The internet loves itself some girl-on-girl beef. It’s a shame. Thankfully, there are festivals like The Other Festival that seek to bring women together and uplift. This past weekend, Naomi Campbell, NYLON’s own editor-in-chief Melissa Giannini, and others gathered under one roof to talk style, making it, leadership, and more. Among the guest performers was 20-year-old Justine Skye, a young adult with a breadth of worldly knowledge already. The rising pop star is making a name for herself, with a little help from a strong group of women. She embodies everything The Other Festival stands for. We caught up with Skye to see how girl power has helped and is currently influencing who she is today.
Can you recall the first time you experienced sexism in the industry?
As a female artist—and an artist, in general—you’re always in the studio focused on a project, but there are a lot of people on my team and in my management helping the Justine Skye train keep moving. I have a lot of females on my team, so I’ve seen them experience sexism—especially my mother, who is one of my managers. In the beginning, people wouldn’t listen to what she had to say. They’re like “Oh, she’s a woman. Whatever.” They wouldn’t take what she was saying seriously, and she was very passionate about it, so a lot of the time they’d say she was being emotional because she’s a woman. If a guy said the same exact thing to them, they would listen and they would do it. It took us a long time for people to take what she said seriously, and it affected her a lot. I grew up in a way where there was no color, no guy or girl things; you’re human and we’re all human, and we’re all equals. As I got older, I started to see they treat women way differently in the industry compared to men.
Was it intentional, surrounding yourself with a lot of females?
It actually wasn’t intentional. I didn’t wake up and say, “I want a bunch of females on my team.” It just so happened that I found an amazing group of females that are very well connected and have amazing ideas and experience in the music industry. I’m so, so glad I have them on my team because I have a lot of women to look up to and to go to when I have questions about more than the industry, about life in general. They’re like big sisters to me.
What women have helped shape you into the woman you are today? Who has had the biggest impact on your life?
My mom. My mom has been a huge part of my career; she was the first person to believe in me and actually give me the chance to show everyone that this is what I want to do, that I want to be an entertainer. She’s been in the music industry my entire life, so I grew up around it. She’s an entertainment attorney, and she’s very well experienced. I’m learning every day, and she’s learned from me as well because she has the experience and the years on me, and I have the youth and the future and creativity. It’s great to have family, especially your mom, on your team because she’ll never give up on you.
What is the biggest lesson she’s taught you?
The biggest lesson she’s taught me is that you need to have tough skin in this industry. I’m very emotional, and she’s always telling me, “Don’t cry.” You have to have tough skin, you have to take criticism, you have to be on top of your game. This industry wasn’t built for crybabies. I had to learn to pull back from that.

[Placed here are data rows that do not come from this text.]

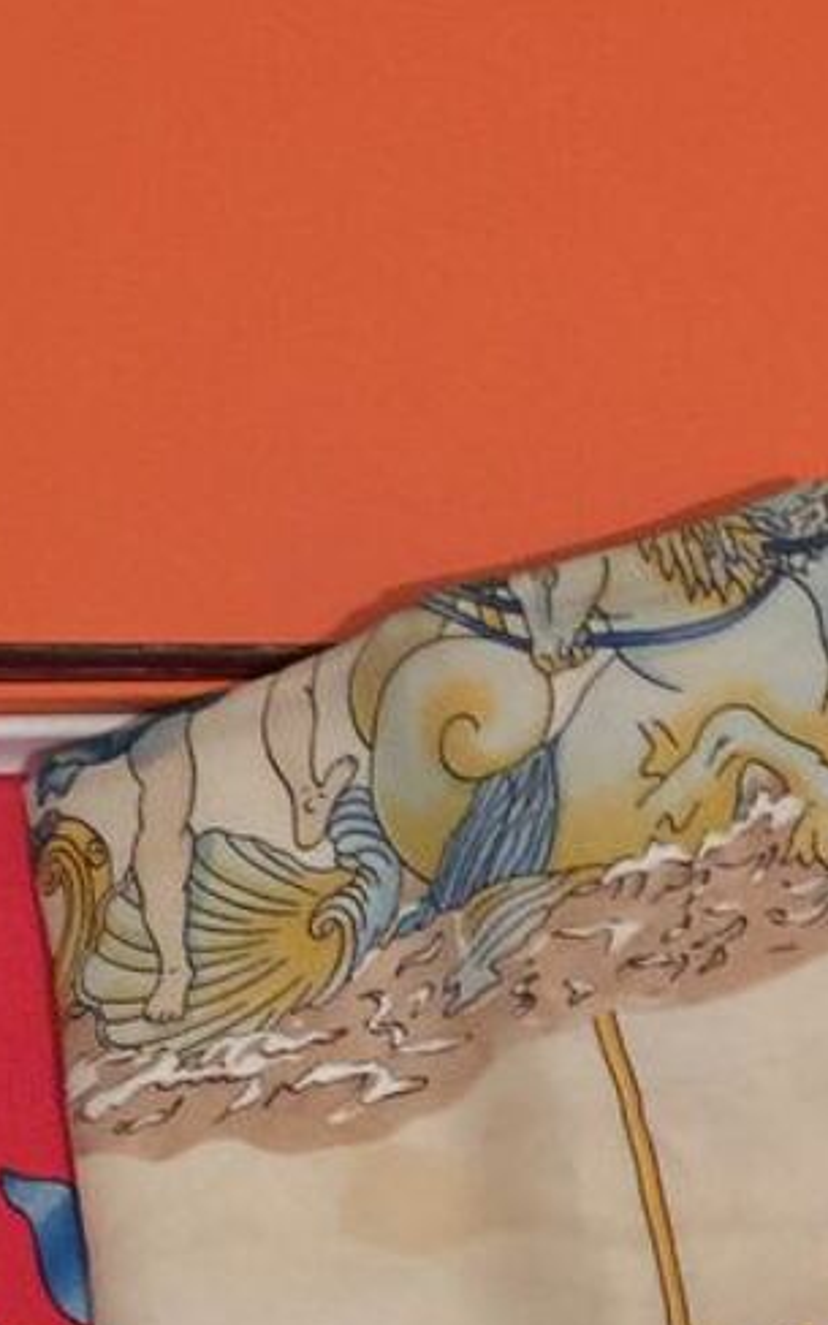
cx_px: 714
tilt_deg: -78.1
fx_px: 3033
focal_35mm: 84
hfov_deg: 15.4
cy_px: 914
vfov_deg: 24.5
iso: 160
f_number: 2.2
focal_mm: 4.15
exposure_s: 1/4
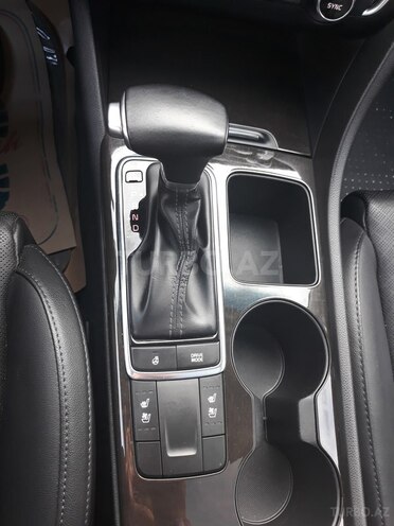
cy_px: 263
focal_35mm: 27
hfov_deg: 51.4
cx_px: 197
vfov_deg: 65.3
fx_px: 410
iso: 80
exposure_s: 1/50
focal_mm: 3.71
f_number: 1.7
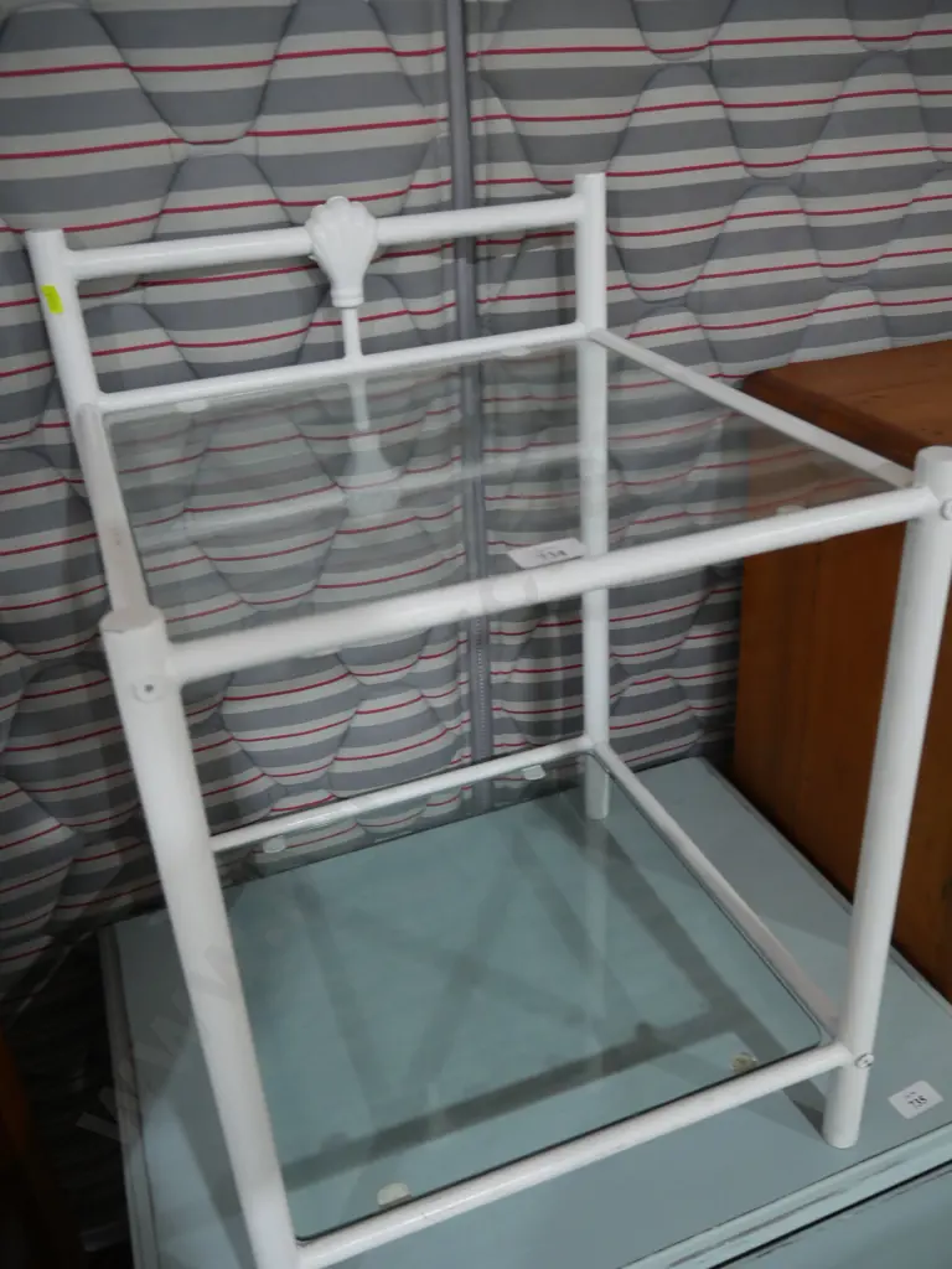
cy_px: 634
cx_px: 476
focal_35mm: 28
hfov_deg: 49.7
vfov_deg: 63.4
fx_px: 1027
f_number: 3.5
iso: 1600
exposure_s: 1/60
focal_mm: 14
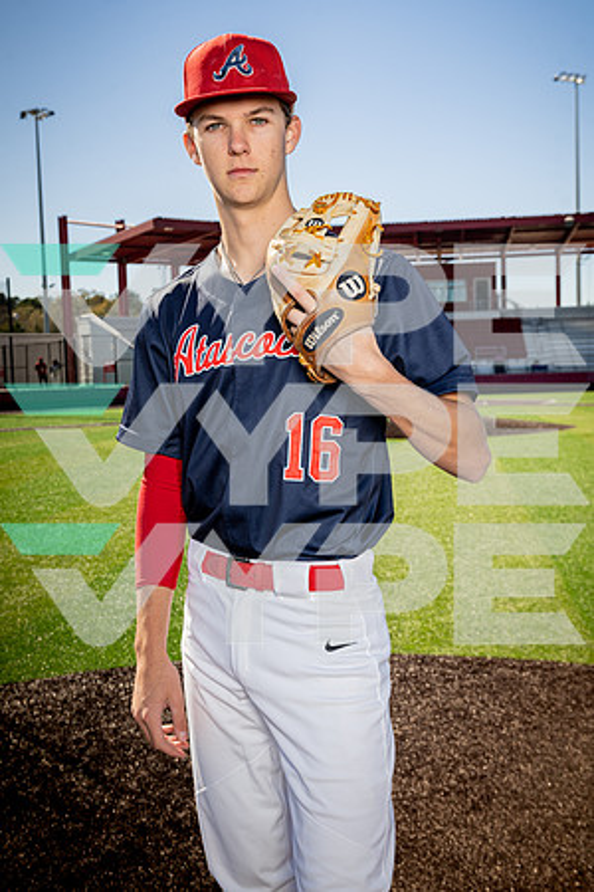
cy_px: 446
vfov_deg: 46.4
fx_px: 1039
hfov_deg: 31.9
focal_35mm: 42
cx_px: 297
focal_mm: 42
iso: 125
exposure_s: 1/250
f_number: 8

What are other obstacles you face in the music industry?
There are definitely not a lot of brown girls in the music industry, and in the beginning, there’s a lot of people asking you, “Do you really think you’re going to make it?” Dark-skinned girls don’t really make it in the music industry, but I’ve learned to take that and be like, “Yeah, I’m absolutely going to make it because there aren’t a lot of dark-skinned girls in the industry.” There needs to be someone representing for the brown girls. Talent speaks for you, not your skin color.
How does it make you feel when someone asks you what it’s like to be a woman in the industry?
It’s a very ignorant question, because it’s not about whether you’re a man or a woman, it’s about how creative you are and how on top of things you can be. It’s about music, marketing, all of that. It has nothing to do with your gender, so I feel like that’s a question from someone who is just trying to come at you. They’re trying to say that because you’re a woman, there’s something different you should be doing. But like Beyoncé said, girls run the world.
With all this history being made in the political sphere—especially Hillary Clinton’s presumptive nomination—how do you feel about the possibility of a female president?
It’s honestly the most amazing thing, despite what people are saying on social media. Not that social media’s such a huge thing—everyone can cyberbully for a reason they’re completely unaware of. The bigger picture of it is that there’s a woman who can potentially be the leader of this country. Whether you’re for it or not, whether she wins or not, that’s one of biggest steps in history for women. Showing we are capable of everything after a man or someone else may say we’re not.